▶ _Given request_: Copy out each line below that contains the word "order". Case counts.

╭─ Listing

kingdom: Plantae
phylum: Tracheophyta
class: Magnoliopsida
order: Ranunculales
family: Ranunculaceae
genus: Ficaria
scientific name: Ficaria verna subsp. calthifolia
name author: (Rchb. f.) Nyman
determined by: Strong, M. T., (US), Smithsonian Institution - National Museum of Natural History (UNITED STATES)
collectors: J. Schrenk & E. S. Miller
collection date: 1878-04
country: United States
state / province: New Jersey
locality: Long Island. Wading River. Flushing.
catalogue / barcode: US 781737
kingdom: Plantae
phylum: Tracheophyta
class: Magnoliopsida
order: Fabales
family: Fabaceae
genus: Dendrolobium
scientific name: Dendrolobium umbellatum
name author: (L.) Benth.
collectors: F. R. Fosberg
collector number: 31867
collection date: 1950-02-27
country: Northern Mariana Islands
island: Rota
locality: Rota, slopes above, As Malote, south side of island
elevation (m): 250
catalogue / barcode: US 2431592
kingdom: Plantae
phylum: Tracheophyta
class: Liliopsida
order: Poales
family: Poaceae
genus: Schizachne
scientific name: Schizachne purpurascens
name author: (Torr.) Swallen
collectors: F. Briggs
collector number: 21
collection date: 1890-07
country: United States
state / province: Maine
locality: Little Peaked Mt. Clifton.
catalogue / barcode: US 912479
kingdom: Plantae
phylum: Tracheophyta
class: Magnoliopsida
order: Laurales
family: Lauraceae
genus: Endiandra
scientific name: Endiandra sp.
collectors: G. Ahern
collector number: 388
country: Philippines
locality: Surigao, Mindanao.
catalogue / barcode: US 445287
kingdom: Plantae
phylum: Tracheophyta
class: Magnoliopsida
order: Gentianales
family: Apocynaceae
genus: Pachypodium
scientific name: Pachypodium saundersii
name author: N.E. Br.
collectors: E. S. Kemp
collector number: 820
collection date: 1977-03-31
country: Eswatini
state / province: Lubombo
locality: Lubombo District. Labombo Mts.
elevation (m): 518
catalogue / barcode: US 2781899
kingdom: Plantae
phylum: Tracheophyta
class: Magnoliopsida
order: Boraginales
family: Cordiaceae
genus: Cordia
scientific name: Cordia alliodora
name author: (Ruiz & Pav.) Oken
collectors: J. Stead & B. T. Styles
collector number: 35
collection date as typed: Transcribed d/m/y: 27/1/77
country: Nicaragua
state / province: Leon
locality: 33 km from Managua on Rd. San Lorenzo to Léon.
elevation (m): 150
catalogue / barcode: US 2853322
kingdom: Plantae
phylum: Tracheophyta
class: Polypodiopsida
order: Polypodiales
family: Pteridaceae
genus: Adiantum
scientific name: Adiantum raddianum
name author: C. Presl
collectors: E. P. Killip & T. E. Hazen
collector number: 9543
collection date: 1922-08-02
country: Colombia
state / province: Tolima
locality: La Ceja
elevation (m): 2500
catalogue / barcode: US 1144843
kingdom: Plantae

╰─

▶ _Completed exercise_:
order: Ranunculales
order: Fabales
order: Poales
order: Laurales
order: Gentianales
order: Boraginales
order: Polypodiales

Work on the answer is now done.